* TASK INPUTS:
-----

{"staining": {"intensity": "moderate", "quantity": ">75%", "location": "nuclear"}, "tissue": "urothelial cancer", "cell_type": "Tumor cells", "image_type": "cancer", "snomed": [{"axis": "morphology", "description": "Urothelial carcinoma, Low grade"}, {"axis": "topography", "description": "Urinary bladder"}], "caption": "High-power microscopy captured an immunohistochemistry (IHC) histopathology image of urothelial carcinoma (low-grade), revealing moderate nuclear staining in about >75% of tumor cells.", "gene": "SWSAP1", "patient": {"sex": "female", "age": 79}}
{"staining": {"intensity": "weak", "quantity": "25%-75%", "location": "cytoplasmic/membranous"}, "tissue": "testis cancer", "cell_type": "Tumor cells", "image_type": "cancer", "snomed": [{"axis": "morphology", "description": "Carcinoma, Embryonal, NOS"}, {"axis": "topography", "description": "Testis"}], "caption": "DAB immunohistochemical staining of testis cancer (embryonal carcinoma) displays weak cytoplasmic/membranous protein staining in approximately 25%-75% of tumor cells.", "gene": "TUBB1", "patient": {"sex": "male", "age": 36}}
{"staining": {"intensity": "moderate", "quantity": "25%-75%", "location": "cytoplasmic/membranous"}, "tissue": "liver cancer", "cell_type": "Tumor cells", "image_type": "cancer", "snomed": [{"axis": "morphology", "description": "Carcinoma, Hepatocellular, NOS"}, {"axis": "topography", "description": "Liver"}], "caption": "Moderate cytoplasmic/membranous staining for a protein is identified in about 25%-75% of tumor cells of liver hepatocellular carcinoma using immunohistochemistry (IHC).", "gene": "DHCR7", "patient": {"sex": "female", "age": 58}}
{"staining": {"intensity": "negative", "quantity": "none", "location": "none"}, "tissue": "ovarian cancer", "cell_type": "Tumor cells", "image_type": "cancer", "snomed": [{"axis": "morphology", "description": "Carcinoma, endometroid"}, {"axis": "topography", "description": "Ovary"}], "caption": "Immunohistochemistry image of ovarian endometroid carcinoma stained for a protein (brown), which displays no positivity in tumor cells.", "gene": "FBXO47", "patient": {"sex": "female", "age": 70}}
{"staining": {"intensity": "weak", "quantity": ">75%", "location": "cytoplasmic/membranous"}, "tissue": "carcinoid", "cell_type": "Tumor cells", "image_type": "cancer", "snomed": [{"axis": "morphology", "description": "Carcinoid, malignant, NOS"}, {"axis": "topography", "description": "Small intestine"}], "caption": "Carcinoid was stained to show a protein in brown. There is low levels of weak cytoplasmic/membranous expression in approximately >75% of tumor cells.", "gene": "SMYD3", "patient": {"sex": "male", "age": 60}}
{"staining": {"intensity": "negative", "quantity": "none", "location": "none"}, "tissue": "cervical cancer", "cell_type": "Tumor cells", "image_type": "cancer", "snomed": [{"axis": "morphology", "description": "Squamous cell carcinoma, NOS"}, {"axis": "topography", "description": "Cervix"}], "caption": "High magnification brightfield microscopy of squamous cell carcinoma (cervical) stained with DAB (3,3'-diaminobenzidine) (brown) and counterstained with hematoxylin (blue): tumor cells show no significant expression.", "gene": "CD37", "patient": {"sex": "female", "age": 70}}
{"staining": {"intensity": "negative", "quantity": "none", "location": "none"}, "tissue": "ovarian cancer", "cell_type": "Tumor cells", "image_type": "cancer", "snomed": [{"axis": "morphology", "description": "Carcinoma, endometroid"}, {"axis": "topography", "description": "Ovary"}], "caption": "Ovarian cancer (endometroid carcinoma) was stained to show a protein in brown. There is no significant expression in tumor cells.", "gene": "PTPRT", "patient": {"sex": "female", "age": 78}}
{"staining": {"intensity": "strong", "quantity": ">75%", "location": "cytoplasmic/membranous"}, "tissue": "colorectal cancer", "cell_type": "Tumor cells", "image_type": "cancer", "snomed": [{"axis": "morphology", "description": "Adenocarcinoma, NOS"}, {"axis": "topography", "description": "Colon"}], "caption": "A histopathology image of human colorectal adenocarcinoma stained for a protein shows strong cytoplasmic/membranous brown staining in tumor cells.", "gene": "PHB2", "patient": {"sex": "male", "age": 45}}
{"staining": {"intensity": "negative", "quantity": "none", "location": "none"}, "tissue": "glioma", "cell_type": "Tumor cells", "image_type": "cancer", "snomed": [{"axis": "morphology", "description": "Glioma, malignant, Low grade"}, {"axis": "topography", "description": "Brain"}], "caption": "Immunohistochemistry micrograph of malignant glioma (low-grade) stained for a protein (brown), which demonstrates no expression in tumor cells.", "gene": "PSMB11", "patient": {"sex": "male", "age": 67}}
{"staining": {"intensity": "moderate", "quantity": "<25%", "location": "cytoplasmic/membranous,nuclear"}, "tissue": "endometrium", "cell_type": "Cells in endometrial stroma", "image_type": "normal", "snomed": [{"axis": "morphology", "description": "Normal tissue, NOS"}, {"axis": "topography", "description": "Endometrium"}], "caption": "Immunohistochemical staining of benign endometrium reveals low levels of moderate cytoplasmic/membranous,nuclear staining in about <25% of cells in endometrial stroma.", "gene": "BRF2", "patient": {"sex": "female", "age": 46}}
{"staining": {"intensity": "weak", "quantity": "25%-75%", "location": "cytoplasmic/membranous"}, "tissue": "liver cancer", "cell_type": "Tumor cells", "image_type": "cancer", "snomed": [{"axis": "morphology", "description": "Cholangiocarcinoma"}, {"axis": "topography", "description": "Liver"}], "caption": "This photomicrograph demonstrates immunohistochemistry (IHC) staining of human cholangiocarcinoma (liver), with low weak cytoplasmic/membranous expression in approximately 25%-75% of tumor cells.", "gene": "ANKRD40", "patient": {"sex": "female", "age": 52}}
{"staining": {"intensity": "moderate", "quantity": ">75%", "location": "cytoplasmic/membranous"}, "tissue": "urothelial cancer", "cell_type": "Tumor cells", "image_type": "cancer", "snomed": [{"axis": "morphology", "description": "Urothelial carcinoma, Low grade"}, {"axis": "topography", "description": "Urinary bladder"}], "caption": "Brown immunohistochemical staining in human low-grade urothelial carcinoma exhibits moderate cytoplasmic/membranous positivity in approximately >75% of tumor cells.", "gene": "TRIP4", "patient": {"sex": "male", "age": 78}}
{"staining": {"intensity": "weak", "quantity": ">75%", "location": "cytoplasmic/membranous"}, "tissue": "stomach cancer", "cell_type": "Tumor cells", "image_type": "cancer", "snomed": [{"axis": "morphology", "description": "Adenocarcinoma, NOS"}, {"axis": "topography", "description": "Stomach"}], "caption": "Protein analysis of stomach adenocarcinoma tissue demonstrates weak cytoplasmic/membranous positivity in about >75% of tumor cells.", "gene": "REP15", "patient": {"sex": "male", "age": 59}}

-----

* TASK: Print all entries again, exactly.

* EXERCISE OUTPUT:
{"staining": {"intensity": "moderate", "quantity": ">75%", "location": "nuclear"}, "tissue": "urothelial cancer", "cell_type": "Tumor cells", "image_type": "cancer", "snomed": [{"axis": "morphology", "description": "Urothelial carcinoma, Low grade"}, {"axis": "topography", "description": "Urinary bladder"}], "caption": "High-power microscopy captured an immunohistochemistry (IHC) histopathology image of urothelial carcinoma (low-grade), revealing moderate nuclear staining in about >75% of tumor cells.", "gene": "SWSAP1", "patient": {"sex": "female", "age": 79}}
{"staining": {"intensity": "weak", "quantity": "25%-75%", "location": "cytoplasmic/membranous"}, "tissue": "testis cancer", "cell_type": "Tumor cells", "image_type": "cancer", "snomed": [{"axis": "morphology", "description": "Carcinoma, Embryonal, NOS"}, {"axis": "topography", "description": "Testis"}], "caption": "DAB immunohistochemical staining of testis cancer (embryonal carcinoma) displays weak cytoplasmic/membranous protein staining in approximately 25%-75% of tumor cells.", "gene": "TUBB1", "patient": {"sex": "male", "age": 36}}
{"staining": {"intensity": "moderate", "quantity": "25%-75%", "location": "cytoplasmic/membranous"}, "tissue": "liver cancer", "cell_type": "Tumor cells", "image_type": "cancer", "snomed": [{"axis": "morphology", "description": "Carcinoma, Hepatocellular, NOS"}, {"axis": "topography", "description": "Liver"}], "caption": "Moderate cytoplasmic/membranous staining for a protein is identified in about 25%-75% of tumor cells of liver hepatocellular carcinoma using immunohistochemistry (IHC).", "gene": "DHCR7", "patient": {"sex": "female", "age": 58}}
{"staining": {"intensity": "negative", "quantity": "none", "location": "none"}, "tissue": "ovarian cancer", "cell_type": "Tumor cells", "image_type": "cancer", "snomed": [{"axis": "morphology", "description": "Carcinoma, endometroid"}, {"axis": "topography", "description": "Ovary"}], "caption": "Immunohistochemistry image of ovarian endometroid carcinoma stained for a protein (brown), which displays no positivity in tumor cells.", "gene": "FBXO47", "patient": {"sex": "female", "age": 70}}
{"staining": {"intensity": "weak", "quantity": ">75%", "location": "cytoplasmic/membranous"}, "tissue": "carcinoid", "cell_type": "Tumor cells", "image_type": "cancer", "snomed": [{"axis": "morphology", "description": "Carcinoid, malignant, NOS"}, {"axis": "topography", "description": "Small intestine"}], "caption": "Carcinoid was stained to show a protein in brown. There is low levels of weak cytoplasmic/membranous expression in approximately >75% of tumor cells.", "gene": "SMYD3", "patient": {"sex": "male", "age": 60}}
{"staining": {"intensity": "negative", "quantity": "none", "location": "none"}, "tissue": "cervical cancer", "cell_type": "Tumor cells", "image_type": "cancer", "snomed": [{"axis": "morphology", "description": "Squamous cell carcinoma, NOS"}, {"axis": "topography", "description": "Cervix"}], "caption": "High magnification brightfield microscopy of squamous cell carcinoma (cervical) stained with DAB (3,3'-diaminobenzidine) (brown) and counterstained with hematoxylin (blue): tumor cells show no significant expression.", "gene": "CD37", "patient": {"sex": "female", "age": 70}}
{"staining": {"intensity": "negative", "quantity": "none", "location": "none"}, "tissue": "ovarian cancer", "cell_type": "Tumor cells", "image_type": "cancer", "snomed": [{"axis": "morphology", "description": "Carcinoma, endometroid"}, {"axis": "topography", "description": "Ovary"}], "caption": "Ovarian cancer (endometroid carcinoma) was stained to show a protein in brown. There is no significant expression in tumor cells.", "gene": "PTPRT", "patient": {"sex": "female", "age": 78}}
{"staining": {"intensity": "strong", "quantity": ">75%", "location": "cytoplasmic/membranous"}, "tissue": "colorectal cancer", "cell_type": "Tumor cells", "image_type": "cancer", "snomed": [{"axis": "morphology", "description": "Adenocarcinoma, NOS"}, {"axis": "topography", "description": "Colon"}], "caption": "A histopathology image of human colorectal adenocarcinoma stained for a protein shows strong cytoplasmic/membranous brown staining in tumor cells.", "gene": "PHB2", "patient": {"sex": "male", "age": 45}}
{"staining": {"intensity": "negative", "quantity": "none", "location": "none"}, "tissue": "glioma", "cell_type": "Tumor cells", "image_type": "cancer", "snomed": [{"axis": "morphology", "description": "Glioma, malignant, Low grade"}, {"axis": "topography", "description": "Brain"}], "caption": "Immunohistochemistry micrograph of malignant glioma (low-grade) stained for a protein (brown), which demonstrates no expression in tumor cells.", "gene": "PSMB11", "patient": {"sex": "male", "age": 67}}
{"staining": {"intensity": "moderate", "quantity": "<25%", "location": "cytoplasmic/membranous,nuclear"}, "tissue": "endometrium", "cell_type": "Cells in endometrial stroma", "image_type": "normal", "snomed": [{"axis": "morphology", "description": "Normal tissue, NOS"}, {"axis": "topography", "description": "Endometrium"}], "caption": "Immunohistochemical staining of benign endometrium reveals low levels of moderate cytoplasmic/membranous,nuclear staining in about <25% of cells in endometrial stroma.", "gene": "BRF2", "patient": {"sex": "female", "age": 46}}
{"staining": {"intensity": "weak", "quantity": "25%-75%", "location": "cytoplasmic/membranous"}, "tissue": "liver cancer", "cell_type": "Tumor cells", "image_type": "cancer", "snomed": [{"axis": "morphology", "description": "Cholangiocarcinoma"}, {"axis": "topography", "description": "Liver"}], "caption": "This photomicrograph demonstrates immunohistochemistry (IHC) staining of human cholangiocarcinoma (liver), with low weak cytoplasmic/membranous expression in approximately 25%-75% of tumor cells.", "gene": "ANKRD40", "patient": {"sex": "female", "age": 52}}
{"staining": {"intensity": "moderate", "quantity": ">75%", "location": "cytoplasmic/membranous"}, "tissue": "urothelial cancer", "cell_type": "Tumor cells", "image_type": "cancer", "snomed": [{"axis": "morphology", "description": "Urothelial carcinoma, Low grade"}, {"axis": "topography", "description": "Urinary bladder"}], "caption": "Brown immunohistochemical staining in human low-grade urothelial carcinoma exhibits moderate cytoplasmic/membranous positivity in approximately >75% of tumor cells.", "gene": "TRIP4", "patient": {"sex": "male", "age": 78}}
{"staining": {"intensity": "weak", "quantity": ">75%", "location": "cytoplasmic/membranous"}, "tissue": "stomach cancer", "cell_type": "Tumor cells", "image_type": "cancer", "snomed": [{"axis": "morphology", "description": "Adenocarcinoma, NOS"}, {"axis": "topography", "description": "Stomach"}], "caption": "Protein analysis of stomach adenocarcinoma tissue demonstrates weak cytoplasmic/membranous positivity in about >75% of tumor cells.", "gene": "REP15", "patient": {"sex": "male", "age": 59}}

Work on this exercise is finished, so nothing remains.